▶ WHAT YOU SHOULD DO:
Copy the data below verbatim, beginning at the first line of the data and stopping after the line containing "state / province: Queensland".

--- EXERCISE MATERIAL ---

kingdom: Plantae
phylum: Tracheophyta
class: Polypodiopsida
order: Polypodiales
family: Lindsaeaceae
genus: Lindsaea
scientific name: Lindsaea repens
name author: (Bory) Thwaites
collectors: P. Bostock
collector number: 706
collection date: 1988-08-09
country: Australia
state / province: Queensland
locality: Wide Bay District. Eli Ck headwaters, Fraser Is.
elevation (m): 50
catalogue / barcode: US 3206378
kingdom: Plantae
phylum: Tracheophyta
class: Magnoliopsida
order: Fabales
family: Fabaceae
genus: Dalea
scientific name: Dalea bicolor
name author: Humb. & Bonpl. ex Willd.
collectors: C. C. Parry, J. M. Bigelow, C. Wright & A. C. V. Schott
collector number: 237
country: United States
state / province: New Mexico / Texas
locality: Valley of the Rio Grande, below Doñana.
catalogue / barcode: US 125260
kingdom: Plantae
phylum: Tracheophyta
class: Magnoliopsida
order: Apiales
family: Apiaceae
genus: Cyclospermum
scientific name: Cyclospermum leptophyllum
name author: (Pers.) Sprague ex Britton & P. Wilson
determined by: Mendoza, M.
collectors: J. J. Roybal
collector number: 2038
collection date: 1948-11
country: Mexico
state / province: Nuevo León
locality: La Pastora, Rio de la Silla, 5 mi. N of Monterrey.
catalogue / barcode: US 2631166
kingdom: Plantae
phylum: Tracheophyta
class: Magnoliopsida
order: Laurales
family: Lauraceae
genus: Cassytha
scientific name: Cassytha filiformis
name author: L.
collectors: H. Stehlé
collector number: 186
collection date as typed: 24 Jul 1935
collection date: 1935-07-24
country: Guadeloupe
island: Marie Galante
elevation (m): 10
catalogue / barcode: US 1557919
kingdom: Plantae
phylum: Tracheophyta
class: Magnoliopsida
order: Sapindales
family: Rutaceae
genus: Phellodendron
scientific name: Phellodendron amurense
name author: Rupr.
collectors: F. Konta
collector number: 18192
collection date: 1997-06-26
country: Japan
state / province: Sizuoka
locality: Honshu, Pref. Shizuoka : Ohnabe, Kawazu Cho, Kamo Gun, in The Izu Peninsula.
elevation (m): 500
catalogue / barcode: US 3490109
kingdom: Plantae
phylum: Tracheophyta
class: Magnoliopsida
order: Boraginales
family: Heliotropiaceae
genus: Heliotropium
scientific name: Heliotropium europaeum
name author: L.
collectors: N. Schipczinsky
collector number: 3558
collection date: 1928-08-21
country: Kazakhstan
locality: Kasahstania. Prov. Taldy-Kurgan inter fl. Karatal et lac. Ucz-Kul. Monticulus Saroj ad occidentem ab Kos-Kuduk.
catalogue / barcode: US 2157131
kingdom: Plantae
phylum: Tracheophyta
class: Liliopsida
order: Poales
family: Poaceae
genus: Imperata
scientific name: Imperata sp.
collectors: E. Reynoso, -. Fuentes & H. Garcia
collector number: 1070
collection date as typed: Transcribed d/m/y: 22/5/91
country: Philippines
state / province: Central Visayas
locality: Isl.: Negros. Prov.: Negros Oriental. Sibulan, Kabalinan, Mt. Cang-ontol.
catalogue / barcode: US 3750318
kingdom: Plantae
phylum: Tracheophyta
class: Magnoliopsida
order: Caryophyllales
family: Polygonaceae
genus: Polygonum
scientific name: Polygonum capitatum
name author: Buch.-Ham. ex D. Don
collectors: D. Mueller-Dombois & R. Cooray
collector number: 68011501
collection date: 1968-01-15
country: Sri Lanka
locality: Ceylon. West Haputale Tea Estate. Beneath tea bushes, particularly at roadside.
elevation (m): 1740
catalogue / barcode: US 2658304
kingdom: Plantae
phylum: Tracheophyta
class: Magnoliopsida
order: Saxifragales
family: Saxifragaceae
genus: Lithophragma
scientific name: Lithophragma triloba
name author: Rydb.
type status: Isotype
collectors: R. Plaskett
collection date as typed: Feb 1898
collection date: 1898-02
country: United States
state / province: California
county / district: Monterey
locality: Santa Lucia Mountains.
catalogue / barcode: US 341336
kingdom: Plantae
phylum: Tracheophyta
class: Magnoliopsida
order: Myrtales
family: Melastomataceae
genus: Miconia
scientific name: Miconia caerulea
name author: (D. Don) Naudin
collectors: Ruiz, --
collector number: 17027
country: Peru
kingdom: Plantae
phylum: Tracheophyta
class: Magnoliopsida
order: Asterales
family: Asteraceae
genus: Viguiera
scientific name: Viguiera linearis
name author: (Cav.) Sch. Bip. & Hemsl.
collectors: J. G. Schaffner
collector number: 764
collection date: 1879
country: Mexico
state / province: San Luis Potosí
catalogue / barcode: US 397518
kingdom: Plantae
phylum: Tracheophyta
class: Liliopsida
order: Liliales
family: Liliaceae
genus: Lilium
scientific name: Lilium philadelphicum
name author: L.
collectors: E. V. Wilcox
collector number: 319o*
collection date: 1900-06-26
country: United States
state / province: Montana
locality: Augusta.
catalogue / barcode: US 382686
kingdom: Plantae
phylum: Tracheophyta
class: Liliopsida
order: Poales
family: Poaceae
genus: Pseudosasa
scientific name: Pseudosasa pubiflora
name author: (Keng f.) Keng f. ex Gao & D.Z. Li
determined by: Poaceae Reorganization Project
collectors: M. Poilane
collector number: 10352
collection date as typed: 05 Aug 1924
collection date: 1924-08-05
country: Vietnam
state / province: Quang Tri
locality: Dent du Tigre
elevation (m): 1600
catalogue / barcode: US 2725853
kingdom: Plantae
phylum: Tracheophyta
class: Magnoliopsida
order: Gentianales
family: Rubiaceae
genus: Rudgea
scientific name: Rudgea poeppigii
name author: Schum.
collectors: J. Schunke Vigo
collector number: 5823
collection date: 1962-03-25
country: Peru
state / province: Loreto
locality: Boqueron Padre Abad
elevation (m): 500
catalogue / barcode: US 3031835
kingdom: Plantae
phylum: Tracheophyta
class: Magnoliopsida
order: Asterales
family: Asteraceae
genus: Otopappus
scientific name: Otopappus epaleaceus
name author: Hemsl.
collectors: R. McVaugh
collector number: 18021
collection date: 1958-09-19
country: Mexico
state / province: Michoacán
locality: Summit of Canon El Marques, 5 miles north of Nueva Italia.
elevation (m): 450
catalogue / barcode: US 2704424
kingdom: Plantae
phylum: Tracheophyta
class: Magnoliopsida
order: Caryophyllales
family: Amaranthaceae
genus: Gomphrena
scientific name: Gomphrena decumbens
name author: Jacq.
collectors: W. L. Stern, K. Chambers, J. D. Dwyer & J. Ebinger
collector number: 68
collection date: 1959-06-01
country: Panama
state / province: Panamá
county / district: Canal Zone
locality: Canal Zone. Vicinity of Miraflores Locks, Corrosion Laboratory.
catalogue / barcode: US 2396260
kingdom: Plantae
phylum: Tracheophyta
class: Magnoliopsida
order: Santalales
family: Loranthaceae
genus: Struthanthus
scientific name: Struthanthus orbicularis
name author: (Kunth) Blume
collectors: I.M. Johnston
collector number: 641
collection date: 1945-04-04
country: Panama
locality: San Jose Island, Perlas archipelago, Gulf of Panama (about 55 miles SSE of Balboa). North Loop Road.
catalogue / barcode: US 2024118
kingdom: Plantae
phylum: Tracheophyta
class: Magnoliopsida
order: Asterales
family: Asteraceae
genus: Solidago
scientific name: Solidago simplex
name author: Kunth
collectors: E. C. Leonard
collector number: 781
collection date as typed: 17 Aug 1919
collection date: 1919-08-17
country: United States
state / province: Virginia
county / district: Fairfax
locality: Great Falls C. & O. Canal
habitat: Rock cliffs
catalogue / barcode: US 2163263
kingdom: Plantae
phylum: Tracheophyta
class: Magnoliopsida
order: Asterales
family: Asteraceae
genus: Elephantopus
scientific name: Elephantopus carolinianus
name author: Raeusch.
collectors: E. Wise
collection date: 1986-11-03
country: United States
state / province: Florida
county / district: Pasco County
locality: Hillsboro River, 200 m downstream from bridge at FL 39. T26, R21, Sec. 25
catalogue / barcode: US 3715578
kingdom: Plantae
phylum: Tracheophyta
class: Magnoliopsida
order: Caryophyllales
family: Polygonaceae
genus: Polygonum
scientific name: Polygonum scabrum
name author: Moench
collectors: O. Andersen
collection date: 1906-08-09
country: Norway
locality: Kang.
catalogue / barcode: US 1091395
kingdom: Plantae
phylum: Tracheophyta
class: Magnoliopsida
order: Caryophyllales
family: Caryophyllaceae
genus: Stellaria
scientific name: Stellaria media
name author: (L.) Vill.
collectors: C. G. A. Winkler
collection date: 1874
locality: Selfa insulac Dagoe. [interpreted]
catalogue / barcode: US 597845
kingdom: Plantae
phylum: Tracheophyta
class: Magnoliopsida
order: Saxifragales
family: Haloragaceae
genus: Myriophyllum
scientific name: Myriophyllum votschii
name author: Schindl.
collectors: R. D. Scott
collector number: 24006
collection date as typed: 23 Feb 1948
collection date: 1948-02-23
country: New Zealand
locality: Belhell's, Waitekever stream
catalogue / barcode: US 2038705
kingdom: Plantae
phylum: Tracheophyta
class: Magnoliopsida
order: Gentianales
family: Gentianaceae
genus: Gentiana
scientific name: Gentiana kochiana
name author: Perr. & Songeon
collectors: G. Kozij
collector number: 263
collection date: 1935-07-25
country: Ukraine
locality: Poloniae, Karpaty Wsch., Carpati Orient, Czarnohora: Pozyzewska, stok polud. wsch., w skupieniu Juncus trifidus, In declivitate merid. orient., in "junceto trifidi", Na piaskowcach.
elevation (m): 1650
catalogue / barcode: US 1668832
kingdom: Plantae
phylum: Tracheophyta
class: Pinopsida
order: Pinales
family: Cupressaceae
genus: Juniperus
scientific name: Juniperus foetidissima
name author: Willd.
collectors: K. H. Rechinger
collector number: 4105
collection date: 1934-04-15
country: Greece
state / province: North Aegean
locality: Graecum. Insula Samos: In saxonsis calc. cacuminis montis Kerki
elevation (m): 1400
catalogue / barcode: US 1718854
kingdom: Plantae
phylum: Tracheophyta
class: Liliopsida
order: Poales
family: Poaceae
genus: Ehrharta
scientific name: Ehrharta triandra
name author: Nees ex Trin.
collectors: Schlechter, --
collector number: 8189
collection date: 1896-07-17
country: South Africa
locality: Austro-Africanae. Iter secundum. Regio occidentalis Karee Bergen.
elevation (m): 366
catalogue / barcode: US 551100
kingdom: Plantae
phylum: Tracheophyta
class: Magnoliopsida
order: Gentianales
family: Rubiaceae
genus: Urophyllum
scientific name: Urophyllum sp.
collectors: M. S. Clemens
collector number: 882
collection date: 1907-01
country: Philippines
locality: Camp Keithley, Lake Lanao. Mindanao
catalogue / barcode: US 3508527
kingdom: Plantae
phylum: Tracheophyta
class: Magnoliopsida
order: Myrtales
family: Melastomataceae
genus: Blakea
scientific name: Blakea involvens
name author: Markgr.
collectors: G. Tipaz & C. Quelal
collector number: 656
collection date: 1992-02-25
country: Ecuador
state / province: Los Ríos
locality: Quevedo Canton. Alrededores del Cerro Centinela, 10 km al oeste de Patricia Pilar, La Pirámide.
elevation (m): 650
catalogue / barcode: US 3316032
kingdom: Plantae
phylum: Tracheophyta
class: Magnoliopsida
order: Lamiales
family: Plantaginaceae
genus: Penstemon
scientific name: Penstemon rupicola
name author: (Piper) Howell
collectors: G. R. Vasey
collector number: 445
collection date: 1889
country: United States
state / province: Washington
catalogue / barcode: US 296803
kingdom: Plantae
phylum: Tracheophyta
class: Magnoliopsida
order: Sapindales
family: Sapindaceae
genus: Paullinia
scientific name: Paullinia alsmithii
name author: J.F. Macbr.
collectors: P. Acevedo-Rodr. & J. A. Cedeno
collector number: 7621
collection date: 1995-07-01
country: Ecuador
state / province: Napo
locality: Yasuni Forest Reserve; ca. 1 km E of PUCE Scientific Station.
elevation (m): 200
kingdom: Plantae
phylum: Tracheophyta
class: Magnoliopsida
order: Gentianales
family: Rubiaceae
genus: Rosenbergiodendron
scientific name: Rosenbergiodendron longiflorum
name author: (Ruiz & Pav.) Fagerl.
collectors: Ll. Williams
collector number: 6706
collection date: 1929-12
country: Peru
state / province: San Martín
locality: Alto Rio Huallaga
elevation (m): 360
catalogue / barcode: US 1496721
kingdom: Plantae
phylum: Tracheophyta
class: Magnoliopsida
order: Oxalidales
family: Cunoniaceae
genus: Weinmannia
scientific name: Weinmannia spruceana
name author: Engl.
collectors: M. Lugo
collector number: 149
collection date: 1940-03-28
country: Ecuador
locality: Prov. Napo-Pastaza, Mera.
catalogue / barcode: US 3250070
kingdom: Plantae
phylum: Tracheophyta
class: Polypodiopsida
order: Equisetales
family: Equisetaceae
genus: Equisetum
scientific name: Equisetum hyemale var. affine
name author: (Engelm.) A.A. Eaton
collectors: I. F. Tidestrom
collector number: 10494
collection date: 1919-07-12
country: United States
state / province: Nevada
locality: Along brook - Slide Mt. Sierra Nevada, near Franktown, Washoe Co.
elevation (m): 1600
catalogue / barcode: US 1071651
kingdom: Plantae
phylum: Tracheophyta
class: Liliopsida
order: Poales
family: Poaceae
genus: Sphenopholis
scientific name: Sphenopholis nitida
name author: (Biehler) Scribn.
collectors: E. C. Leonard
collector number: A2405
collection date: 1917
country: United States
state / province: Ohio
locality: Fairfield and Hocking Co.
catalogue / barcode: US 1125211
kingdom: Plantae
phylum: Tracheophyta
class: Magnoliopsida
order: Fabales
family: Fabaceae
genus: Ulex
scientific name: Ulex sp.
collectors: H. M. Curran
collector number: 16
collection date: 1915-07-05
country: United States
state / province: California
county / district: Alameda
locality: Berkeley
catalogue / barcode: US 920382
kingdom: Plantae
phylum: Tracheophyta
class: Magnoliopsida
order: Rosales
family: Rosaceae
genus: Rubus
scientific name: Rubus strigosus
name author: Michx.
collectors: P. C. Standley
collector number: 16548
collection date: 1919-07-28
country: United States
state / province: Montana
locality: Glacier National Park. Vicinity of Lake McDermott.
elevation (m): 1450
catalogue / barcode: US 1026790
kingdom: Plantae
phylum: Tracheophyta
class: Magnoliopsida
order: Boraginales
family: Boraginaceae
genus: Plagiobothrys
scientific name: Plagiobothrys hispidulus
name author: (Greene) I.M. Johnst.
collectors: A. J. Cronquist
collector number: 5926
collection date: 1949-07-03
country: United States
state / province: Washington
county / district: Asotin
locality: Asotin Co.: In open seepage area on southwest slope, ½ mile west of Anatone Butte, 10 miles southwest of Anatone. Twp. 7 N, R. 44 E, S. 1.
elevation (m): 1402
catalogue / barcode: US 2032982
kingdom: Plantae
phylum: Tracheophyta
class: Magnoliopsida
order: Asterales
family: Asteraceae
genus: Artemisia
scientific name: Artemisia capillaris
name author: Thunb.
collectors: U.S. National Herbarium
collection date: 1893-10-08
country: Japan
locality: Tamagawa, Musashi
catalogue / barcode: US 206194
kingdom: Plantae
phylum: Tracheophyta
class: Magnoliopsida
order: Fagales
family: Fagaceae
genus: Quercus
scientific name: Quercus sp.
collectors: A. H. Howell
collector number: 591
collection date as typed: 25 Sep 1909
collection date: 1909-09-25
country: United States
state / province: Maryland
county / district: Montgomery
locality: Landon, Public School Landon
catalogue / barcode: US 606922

---

▶ EXERCISE SOLUTION:
kingdom: Plantae
phylum: Tracheophyta
class: Polypodiopsida
order: Polypodiales
family: Lindsaeaceae
genus: Lindsaea
scientific name: Lindsaea repens
name author: (Bory) Thwaites
collectors: P. Bostock
collector number: 706
collection date: 1988-08-09
country: Australia
state / province: Queensland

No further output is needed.